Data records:
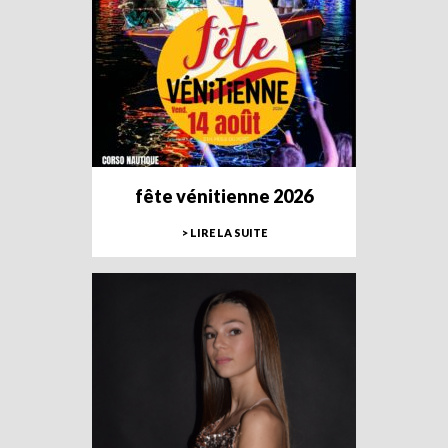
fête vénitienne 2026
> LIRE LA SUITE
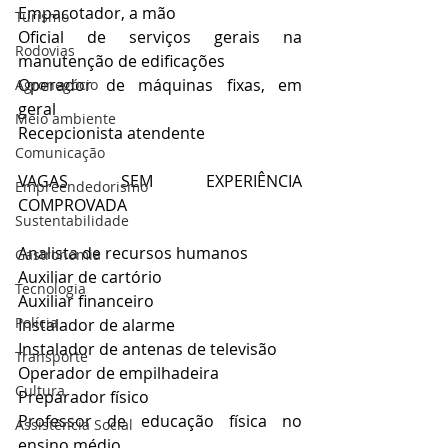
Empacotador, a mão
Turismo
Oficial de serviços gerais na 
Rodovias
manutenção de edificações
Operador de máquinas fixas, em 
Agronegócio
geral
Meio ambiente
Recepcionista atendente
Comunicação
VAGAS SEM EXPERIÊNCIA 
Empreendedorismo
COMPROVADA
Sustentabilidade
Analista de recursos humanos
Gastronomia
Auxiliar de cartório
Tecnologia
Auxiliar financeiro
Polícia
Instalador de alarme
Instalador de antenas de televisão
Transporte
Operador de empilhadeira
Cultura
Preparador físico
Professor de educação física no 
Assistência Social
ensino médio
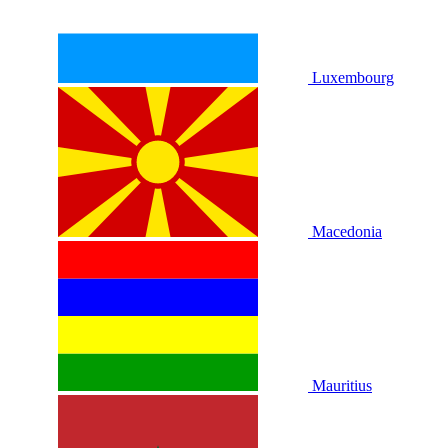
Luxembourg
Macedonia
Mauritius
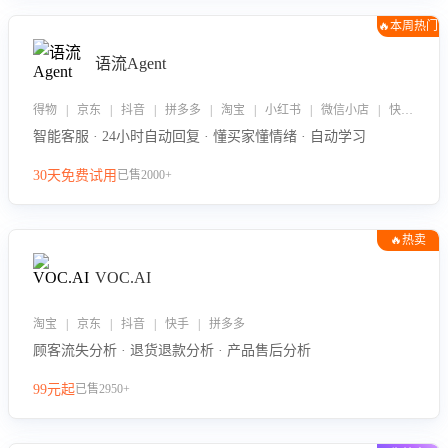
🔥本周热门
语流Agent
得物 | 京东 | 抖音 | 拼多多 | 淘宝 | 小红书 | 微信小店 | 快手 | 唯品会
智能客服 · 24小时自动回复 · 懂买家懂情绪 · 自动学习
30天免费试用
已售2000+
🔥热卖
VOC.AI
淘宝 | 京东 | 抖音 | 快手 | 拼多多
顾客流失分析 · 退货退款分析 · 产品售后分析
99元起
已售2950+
---
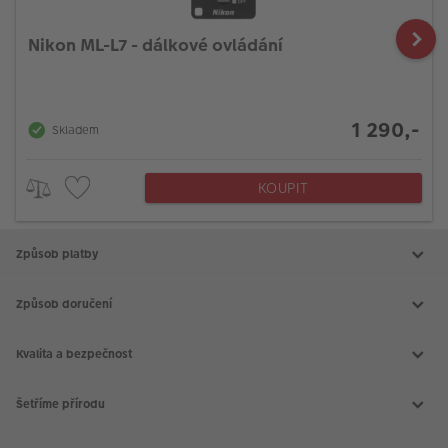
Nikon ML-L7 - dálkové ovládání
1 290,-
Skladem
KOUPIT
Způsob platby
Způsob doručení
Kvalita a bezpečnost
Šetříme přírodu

=== Action item ===
Pick out every line of the listing above that contains the string "Auxiliar" and copy each one in full.

=== Output below ===
Auxiliar de cartório
Auxiliar financeiro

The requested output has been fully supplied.